___ Selected excerpt
Email to the postmaster also must be monitored. The postmaster ad- 
dress at every site receives email messages showing mail delivery errors or 
bounces. By monitoring the email sent to this address, the person in charge 
of the email service will notice when failures occur and be able to address 
them. The bounces sent to postmaster contain all the headers from the failed 
email and the error message indicating why it failed. This information is vital 
for debugging email problems and often is not supplied when end users re- 
port problems. Finally, the logs on the email machines should be monitored 
to track the message-flow rate, which can help with historical predictions, 
noticing when mail delivery has stopped for some reason, and debugging 
problems that can arise when the message-flow rate increases unexpectedly. 

These are the basics of monitoring an email system. Advanced monitoring 
techniques are covered, in Section 23.2.3. See also Chapter 22. 


23.1.9 Redundancy 


Because email service is central to the operation of all modern companies, sites 
should introduce redundancy into the email system as soon as realistically 
possible. Section 5.1.9 describes some general ways of building reliability 
into a service. This chapter concentrates on email-specific issues.
______
___ Source information
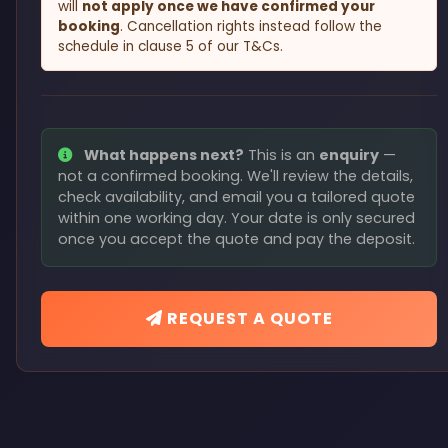
will
not apply once we have confirmed your
booking
. Cancellation rights instead follow the
schedule in clause 5 of our T&Cs.
What happens next?
This is an
enquiry
—
not a confirmed booking. We'll review the details,
check availability, and email you a tailored quote
within one working day. Your date is only secured
once you accept the quote and pay the deposit.
REQUEST A QUOTE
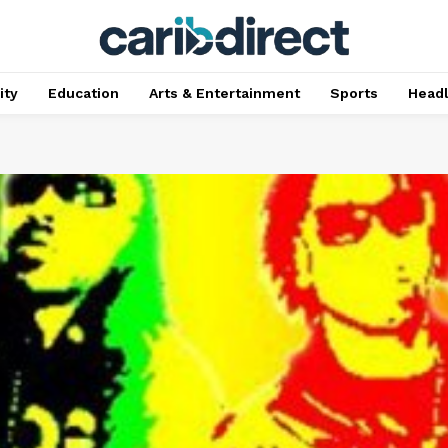
ty
Education
Arts & Entertainment
Sports
Head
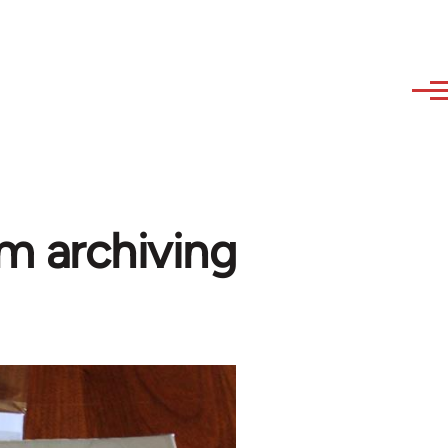
sm archiving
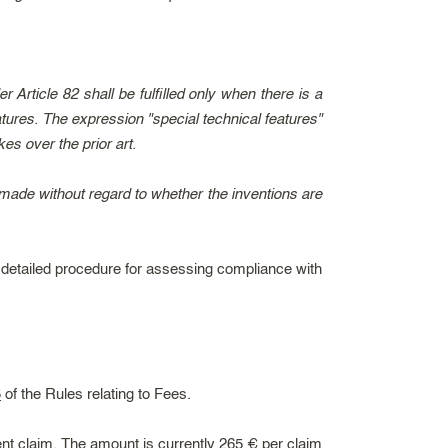
 Article 82 shall be fulfilled only when there is a
tures. The expression "special technical features"
s over the prior art.
 made without regard to whether the inventions are
y detailed procedure for assessing compliance with
5
of the Rules relating to Fees.
nt claim. The amount is currently 265 € per claim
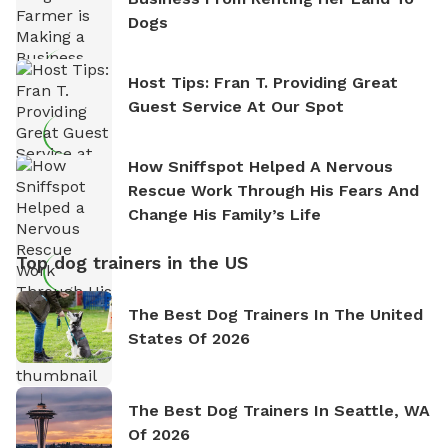
Dogs
Host Tips: Fran T. Providing Great
Guest Service At Our Spot
How Sniffspot Helped A Nervous
Rescue Work Through His Fears And
Change His Family’s Life
Top dog trainers in the US
The Best Dog Trainers In The United
States Of 2026
The Best Dog Trainers In Seattle, WA
Of 2026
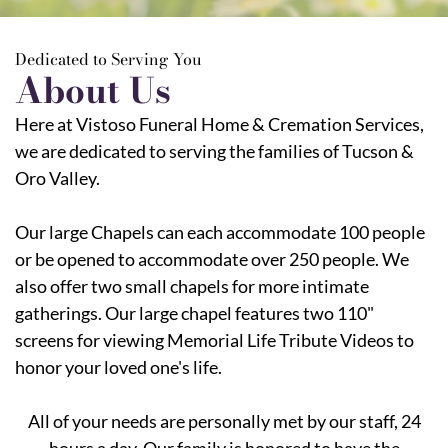
Dedicated to Serving You
About Us
Here at Vistoso Funeral Home & Cremation Services,
we are dedicated to serving the families of Tucson &
Oro Valley.
Our large Chapels can each accommodate 100 people
or be opened to accommodate over 250 people. We
also offer two small chapels for more intimate
gatherings. Our large chapel features two 110"
screens for viewing Memorial Life Tribute Videos to
honor your loved one's life.
All of your needs are personally met by our staff, 24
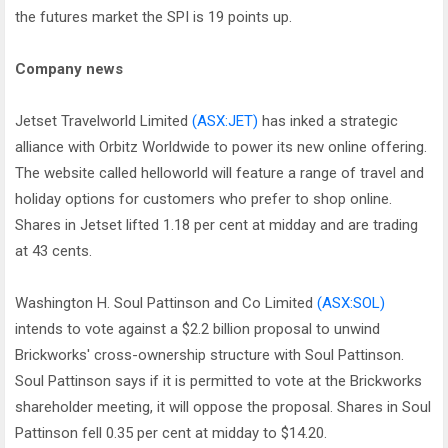
the futures market the SPI is 19 points up.
Company news
Jetset Travelworld Limited
(ASX:JET)
has inked a strategic
alliance with Orbitz Worldwide to power its new online offering.
The website called helloworld will feature a range of travel and
holiday options for customers who prefer to shop online.
Shares in Jetset lifted 1.18 per cent at midday and are trading
at 43 cents.
Washington H. Soul Pattinson and Co Limited
(ASX:SOL)
intends to vote against a $2.2 billion proposal to unwind
Brickworks' cross-ownership structure with Soul Pattinson.
Soul Pattinson says if it is permitted to vote at the Brickworks
shareholder meeting, it will oppose the proposal. Shares in Soul
Pattinson fell 0.35 per cent at midday to $14.20.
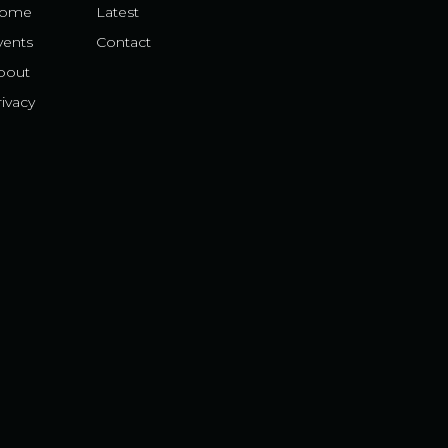
ome
Latest
vents
Contact
bout
ivacy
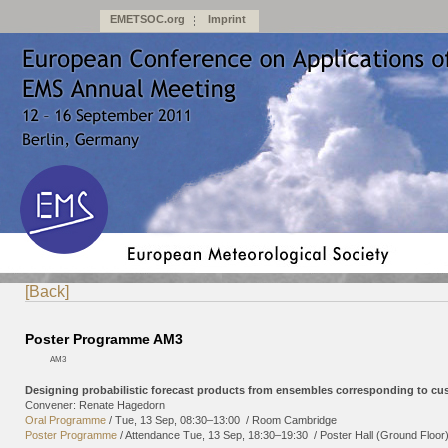
EMETSOC.org
Imprint
[Back]
Poster Programme AM3
AM3
Designing probabilistic forecast products from ensembles corresponding to cu
Convener: Renate Hagedorn
Oral Programme
/
Tue, 13 Sep, 08:30
–13:00
/
Room Cambridge
Poster Programme
/
Attendance
Tue, 13 Sep, 18:30
–19:30
/
Poster Hall (Ground Floor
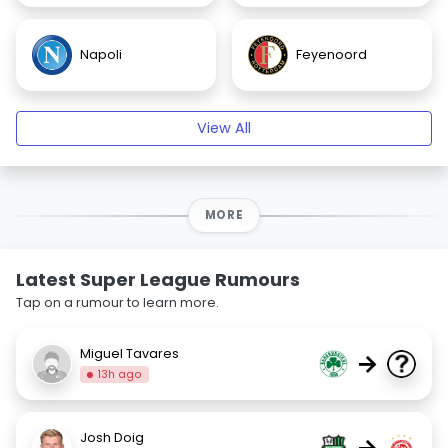
Napoli
Feyenoord
View All
MORE
Latest Super League Rumours
Tap on a rumour to learn more.
Miguel Tavares
→
13h ago
Josh Doig
→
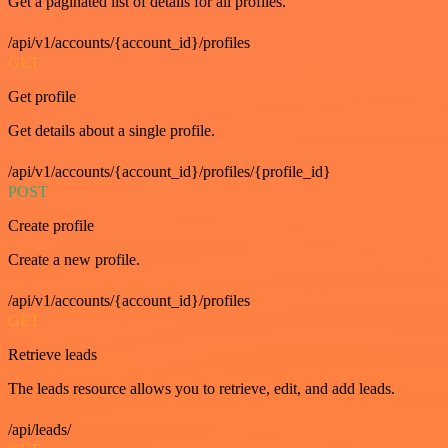
Get a paginated list of details for all profiles.
/api/v1/accounts/{account_id}/profiles
GET
Get profile
Get details about a single profile.
/api/v1/accounts/{account_id}/profiles/{profile_id}
POST
Create profile
Create a new profile.
/api/v1/accounts/{account_id}/profiles
GET
Retrieve leads
The leads resource allows you to retrieve, edit, and add leads.
/api/leads/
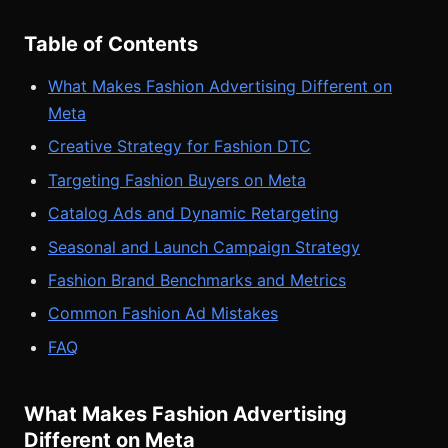
Table of Contents
What Makes Fashion Advertising Different on
Meta
Creative Strategy for Fashion DTC
Targeting Fashion Buyers on Meta
Catalog Ads and Dynamic Retargeting
Seasonal and Launch Campaign Strategy
Fashion Brand Benchmarks and Metrics
Common Fashion Ad Mistakes
FAQ
What Makes Fashion Advertising
Different on Meta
______
> [Job]
Copy out the full passage on email monitoring and redundancy, word for word.

> [Solved exercise]
Email to the postmaster also must be monitored. The postmaster ad- 
dress at every site receives email messages showing mail delivery errors or 
bounces. By monitoring the email sent to this address, the person in charge 
of the email service will notice when failures occur and be able to address 
them. The bounces sent to postmaster contain all the headers from the failed 
email and the error message indicating why it failed. This information is vital 
for debugging email problems and often is not supplied when end users re- 
port problems. Finally, the logs on the email machines should be monitored 
to track the message-flow rate, which can help with historical predictions, 
noticing when mail delivery has stopped for some reason, and debugging 
problems that can arise when the message-flow rate increases unexpectedly. 

These are the basics of monitoring an email system. Advanced monitoring 
techniques are covered, in Section 23.2.3. See also Chapter 22. 


23.1.9 Redundancy 


Because email service is central to the operation of all modern companies, sites 
should introduce redundancy into the email system as soon as realistically 
possible. Section 5.1.9 describes some general ways of building reliability 
into a service. This chapter concentrates on email-specific issues.